Lenders today are especially wary of speculative projects, Silvey says.

"The spec side is pretty tight," he says. "I don't think a lot of people have the appetite for much speculation."

Greg Conley, division manager of community real estate for U.S. Bank here, says most lenders are taking a hard look at a developer's ability to pre-lease space to tenants before a project is built—and also at the fiscal health of prospective tenants—before financing a project. Also, U.S. Bank always has required developers to put a certain amount of cash equity into projects for which they're seeking funding, Conley says. As a conservative lender, the bank underwrites to a set percentage of the construction cost, rather than the total value of a project, he says.

Prior to the current economic recession, some lenders provided financing based on total project value, which generally was more than the construction cost, basically underwriting 100 percent of the project, Conley says.

"We're looking more at cash flow and how much of a loan the (lease) income will serve," he says.

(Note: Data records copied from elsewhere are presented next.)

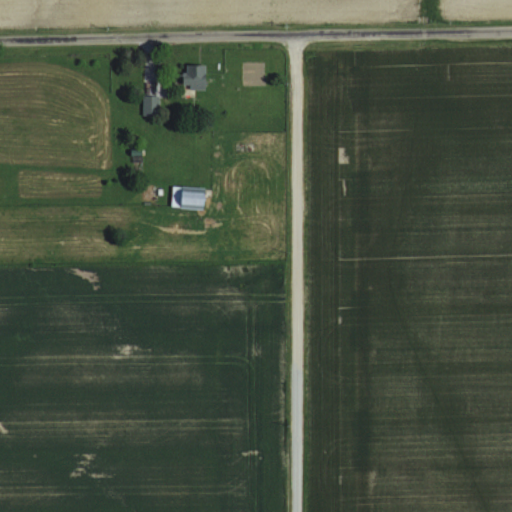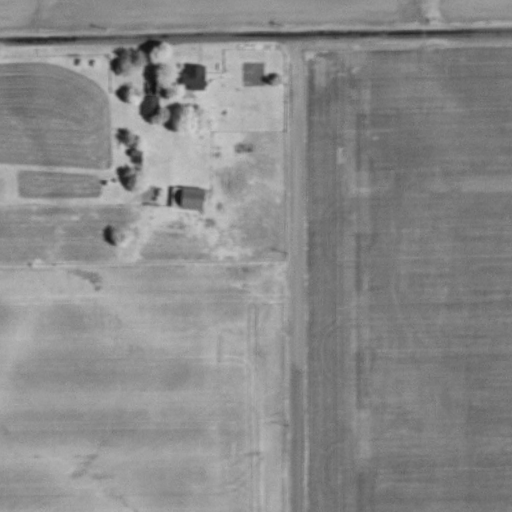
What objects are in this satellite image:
road: (256, 34)
building: (195, 77)
building: (153, 106)
building: (182, 196)
road: (300, 273)
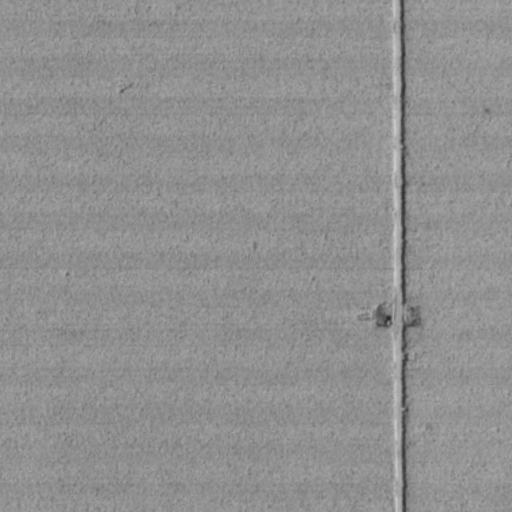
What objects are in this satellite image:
road: (401, 255)
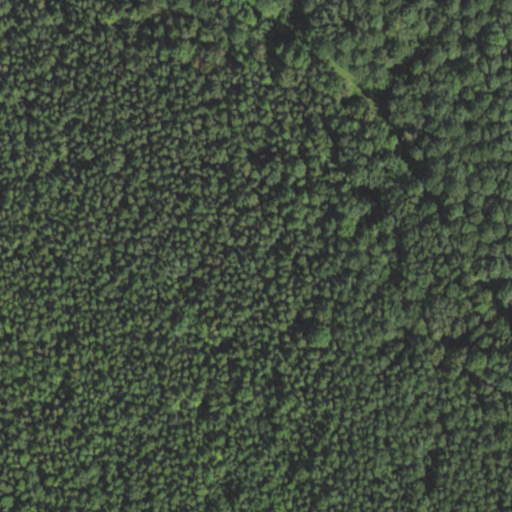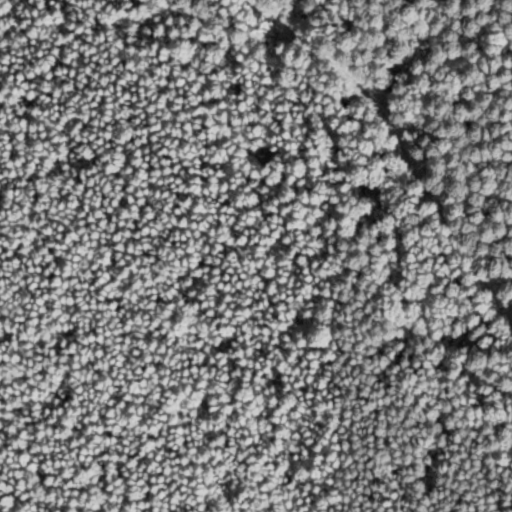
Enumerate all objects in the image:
road: (384, 148)
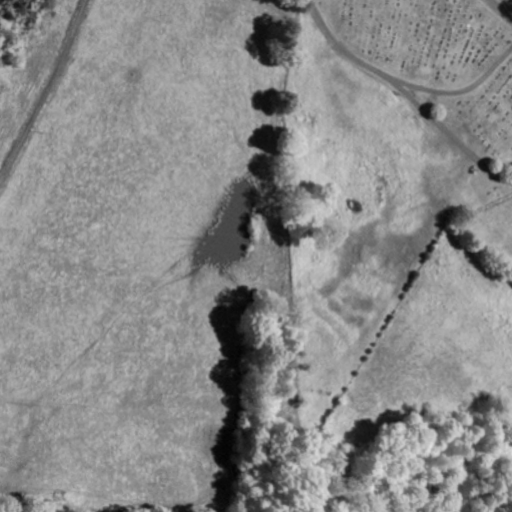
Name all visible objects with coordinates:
road: (500, 10)
road: (398, 85)
road: (46, 92)
road: (445, 137)
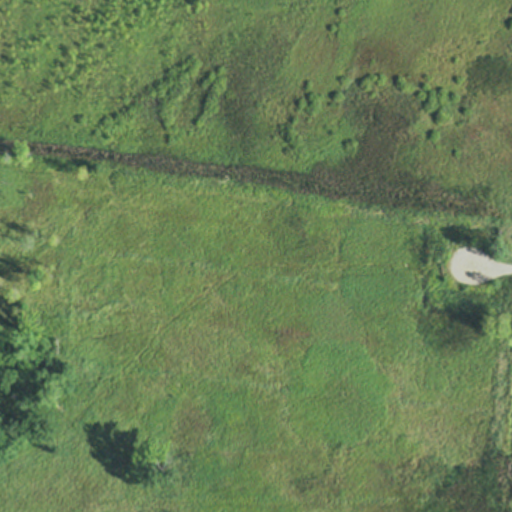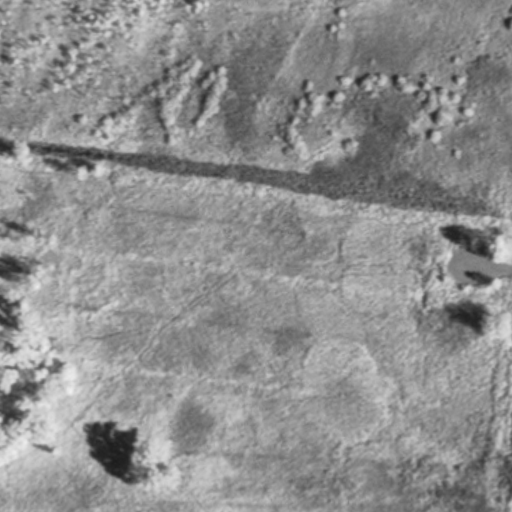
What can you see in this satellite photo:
parking lot: (473, 266)
road: (484, 267)
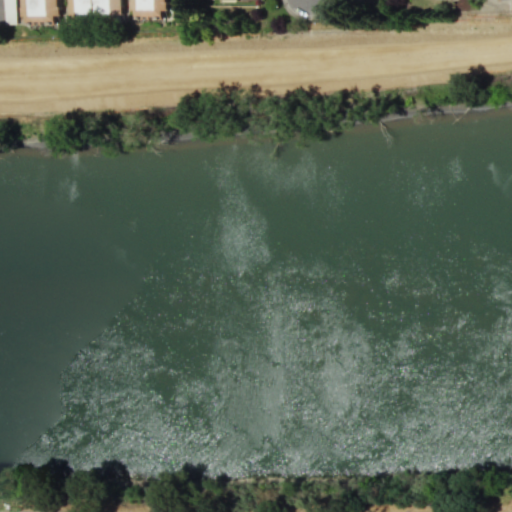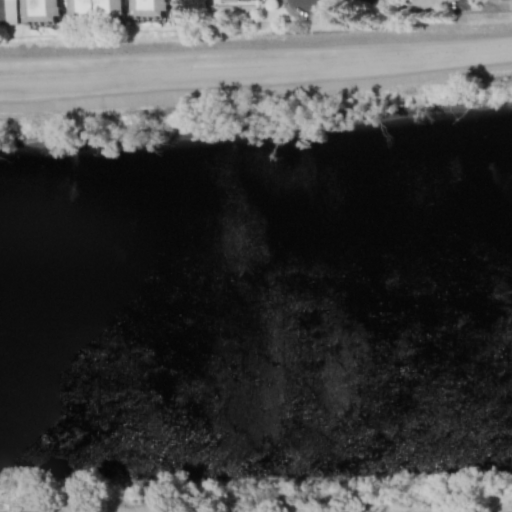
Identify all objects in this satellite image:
building: (94, 8)
building: (147, 8)
building: (40, 11)
road: (256, 60)
river: (256, 273)
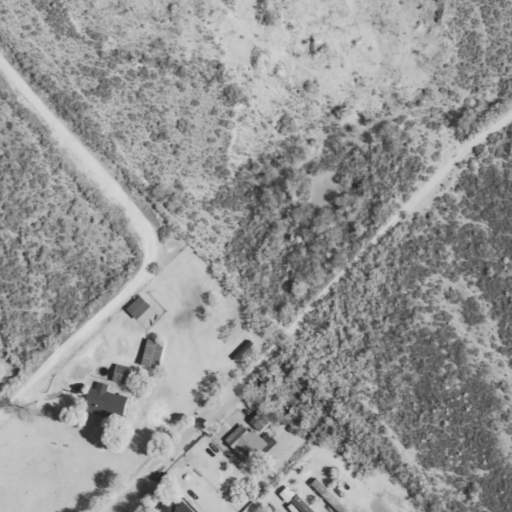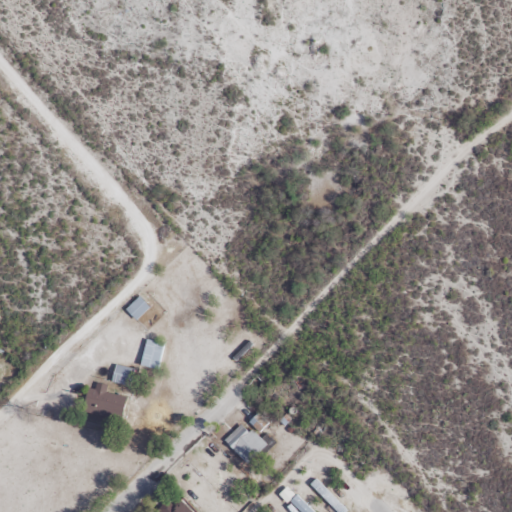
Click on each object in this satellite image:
road: (80, 113)
road: (374, 247)
building: (135, 308)
road: (83, 330)
building: (150, 354)
building: (120, 375)
building: (101, 402)
building: (245, 443)
road: (172, 451)
building: (326, 497)
road: (360, 498)
building: (298, 505)
building: (174, 506)
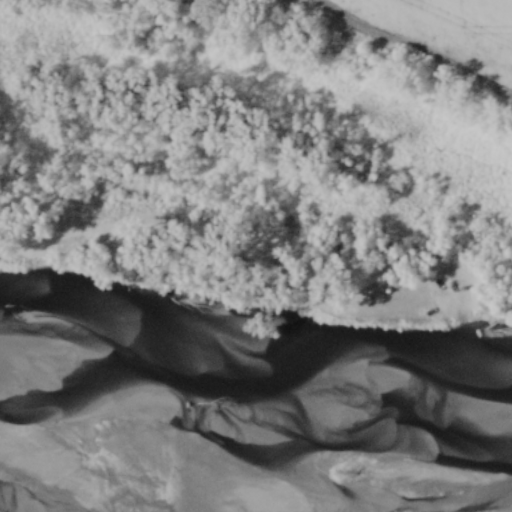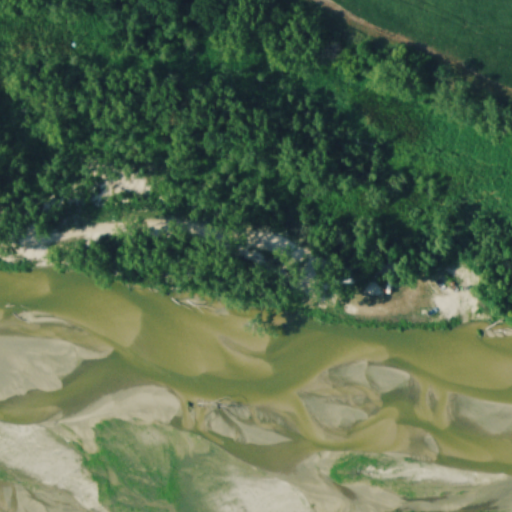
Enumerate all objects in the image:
road: (12, 257)
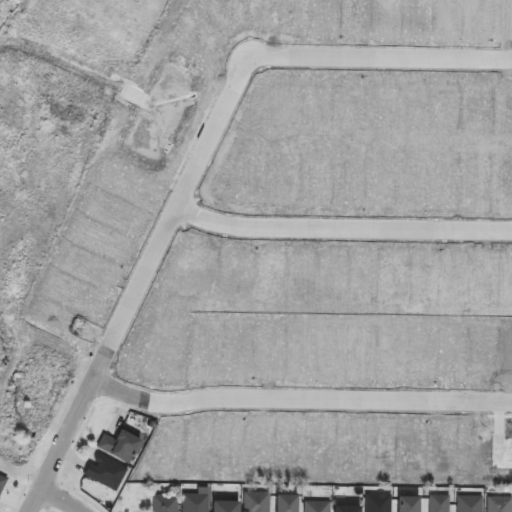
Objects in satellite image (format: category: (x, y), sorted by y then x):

While some financial institutions, including U.S. Bank, have been criticized for not deploying capital raised through the U.S. Department of the Treasury's Troubled Asset Relief Program (TARP) to loosen up credit, Conley says, "That's a catch-22. Do we exacerbate the problem by overzealously trying to use that money to finance new development that we can't justify?"

Additionally, demand for commercial construction loans, especially in the retail sector, has dropped off, he says.

"We have a core group of developer clients," Conley says. "Their retail contacts are not opening new stores."

Office and apartment buildings are about the only types of speculative commercial projects that might get financing, he says.

"The Spokane market isn't overbuilt with them," Conley says.

Silvey says having established relationships with lenders is critical, because lenders aren't competing against each other for financing projects as aggressively as they have in recent years.

"Instead of half a dozen lenders trying to get our business, now we have to chase them a bit," he says. "If a bank is happy with your track record of reliability and performance, I think money is still available. If you have a history of being too optimistic and not making projections, it's going to be difficult to find financing."

Lenders also are requiring developers to put up more equity these days before agreeing to finance projects, Silvey says.

"If you only have a certain amount of cash you can use, and banks are requiring us to put up 25 percent or 30 percent, when before it was 20 percent, you're not going to be able to do as many projects," he says.

Al French, an architect, developer, and Spokane city councilman, says even lenders with lots of money to dole out have become "ultraconservative" when it comes to financing construction projects.

"Until underwriters are more confident that they can accurately assess risk, it's going to be difficult to find financing," French says.

Some healthy banks that have received TARP funds to encourage lending are being more cautious, and are choosing instead to acquire other banks, he says.

"It's a way for them to build their balance sheets for what looks like is going to be uncharted waters for a while," French says.